LSG weights \(W_{gate}\) are spatial-frequency dual-dimensional, with parameters proportional to \(C \times H \times W\), requiring resizing or retraining for different input sizes.
Detection is only the first step; how to safely redact (blur vs. mosaic vs. region erasure) and how to integrate with downstream live pipelines (per N frames vs. per frame) are not covered.

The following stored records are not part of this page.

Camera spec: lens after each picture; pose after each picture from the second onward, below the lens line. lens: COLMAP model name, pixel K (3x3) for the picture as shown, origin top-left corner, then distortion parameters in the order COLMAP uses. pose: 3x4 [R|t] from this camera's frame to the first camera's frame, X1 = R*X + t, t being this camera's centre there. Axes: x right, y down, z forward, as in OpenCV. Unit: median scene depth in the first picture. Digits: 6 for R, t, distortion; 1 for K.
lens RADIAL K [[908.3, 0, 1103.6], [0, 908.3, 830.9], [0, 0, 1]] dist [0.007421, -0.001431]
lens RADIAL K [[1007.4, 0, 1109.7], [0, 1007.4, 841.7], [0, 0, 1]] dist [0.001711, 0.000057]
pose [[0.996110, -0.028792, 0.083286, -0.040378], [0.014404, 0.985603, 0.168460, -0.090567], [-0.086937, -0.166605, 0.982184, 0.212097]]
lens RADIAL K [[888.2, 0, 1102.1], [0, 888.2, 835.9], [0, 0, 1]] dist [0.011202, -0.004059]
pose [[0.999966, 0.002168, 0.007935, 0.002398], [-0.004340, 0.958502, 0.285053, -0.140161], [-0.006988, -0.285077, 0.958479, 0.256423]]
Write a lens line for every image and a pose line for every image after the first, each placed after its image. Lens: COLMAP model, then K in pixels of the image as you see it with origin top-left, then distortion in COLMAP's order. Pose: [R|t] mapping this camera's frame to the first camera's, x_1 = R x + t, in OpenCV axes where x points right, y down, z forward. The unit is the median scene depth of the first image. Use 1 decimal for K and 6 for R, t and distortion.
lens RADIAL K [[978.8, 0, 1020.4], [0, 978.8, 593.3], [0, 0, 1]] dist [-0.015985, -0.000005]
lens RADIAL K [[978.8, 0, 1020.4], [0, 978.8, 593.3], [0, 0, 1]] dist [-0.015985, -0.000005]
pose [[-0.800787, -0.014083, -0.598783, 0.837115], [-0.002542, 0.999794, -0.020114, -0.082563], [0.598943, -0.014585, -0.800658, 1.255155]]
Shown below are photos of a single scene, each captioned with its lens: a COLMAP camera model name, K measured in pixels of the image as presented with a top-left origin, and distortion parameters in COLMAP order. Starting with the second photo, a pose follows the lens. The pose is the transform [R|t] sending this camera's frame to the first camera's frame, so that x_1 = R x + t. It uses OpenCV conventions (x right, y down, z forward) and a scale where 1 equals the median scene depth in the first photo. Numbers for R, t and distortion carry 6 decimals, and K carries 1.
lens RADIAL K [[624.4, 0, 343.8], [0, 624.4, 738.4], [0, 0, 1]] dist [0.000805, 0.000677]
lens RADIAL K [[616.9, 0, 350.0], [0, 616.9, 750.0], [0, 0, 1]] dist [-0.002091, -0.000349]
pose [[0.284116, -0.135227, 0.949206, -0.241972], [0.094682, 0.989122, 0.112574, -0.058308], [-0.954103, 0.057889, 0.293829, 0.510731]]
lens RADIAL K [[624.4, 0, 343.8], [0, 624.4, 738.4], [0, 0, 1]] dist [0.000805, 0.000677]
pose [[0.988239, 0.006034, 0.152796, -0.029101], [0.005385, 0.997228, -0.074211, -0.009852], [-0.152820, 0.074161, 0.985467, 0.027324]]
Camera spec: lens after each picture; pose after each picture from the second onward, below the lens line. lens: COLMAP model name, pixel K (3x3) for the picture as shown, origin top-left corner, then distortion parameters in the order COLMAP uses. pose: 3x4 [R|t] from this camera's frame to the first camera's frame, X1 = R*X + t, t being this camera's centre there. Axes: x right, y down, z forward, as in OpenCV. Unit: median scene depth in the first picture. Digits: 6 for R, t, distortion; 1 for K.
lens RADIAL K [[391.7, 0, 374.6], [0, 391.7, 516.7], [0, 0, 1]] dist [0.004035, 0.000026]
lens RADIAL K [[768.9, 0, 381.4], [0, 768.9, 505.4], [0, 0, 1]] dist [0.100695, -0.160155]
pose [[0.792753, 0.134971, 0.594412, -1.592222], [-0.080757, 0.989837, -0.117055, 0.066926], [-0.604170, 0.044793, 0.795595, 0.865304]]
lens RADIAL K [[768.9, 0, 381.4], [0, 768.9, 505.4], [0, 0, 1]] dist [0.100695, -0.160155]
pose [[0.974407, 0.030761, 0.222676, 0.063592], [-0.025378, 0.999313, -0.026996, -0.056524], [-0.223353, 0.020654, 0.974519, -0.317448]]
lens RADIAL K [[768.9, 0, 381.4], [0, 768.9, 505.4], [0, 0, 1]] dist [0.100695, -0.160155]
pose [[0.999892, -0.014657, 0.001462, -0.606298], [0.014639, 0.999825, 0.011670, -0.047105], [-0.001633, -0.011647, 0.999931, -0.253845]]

vs DIPA / DIPA2 / BIV-Priv: Ours is an "expanded and refined" version, with ~15× the scale, ~1.5× the categories, and a new on-screen PII domain.
vs PrivacyAlert / SensitivAlert: Those provide coarse image-level tags; VPD-100K provides object-level fine-grained boxes suitable for detection/redaction pipelines.
vs General Detectors YOLOv10 / DETR: General detectors perform poorly on screen text/low-contrast targets because they are optimized for natural objects; FEM uses the frequency domain to fill the "fine-grained boundary" gap.
vs Tree-Ring / Frequency Watermarking: Those use frequency for generative model watermarking; VPD applies it to discriminative detection, but the philosophy is similar—frequency signals often have a higher SNR than spatial signals in low-contrast/small-object scenarios.

Rating¶

Novelty: ⭐⭐⭐⭐ — Dataset contribution is outstanding (on-screen PII domain + ethical reconstruction), though the frequency module is a reasonable combination of classic ideas rather than a paradigm shift.
Experimental Thoroughness: ⭐⭐⭐⭐ — 14 baselines + image/video scenarios + full ablation + user research + OOD testing is solid; lacks deeper long-tail analysis and high-res cost curves.
Writing Quality: ⭐⭐⭐⭐ — Pain points and solutions are clear; Tables 1/2 highlight dataset advantages well; the method section formulas are clean but slightly verbose.
Value: ⭐⭐⭐⭐⭐ — In the GDPR/CCPA era, a truly usable, compliant, 100K-scale public privacy dataset covering screen PII is a major industry need; the model is a bonus.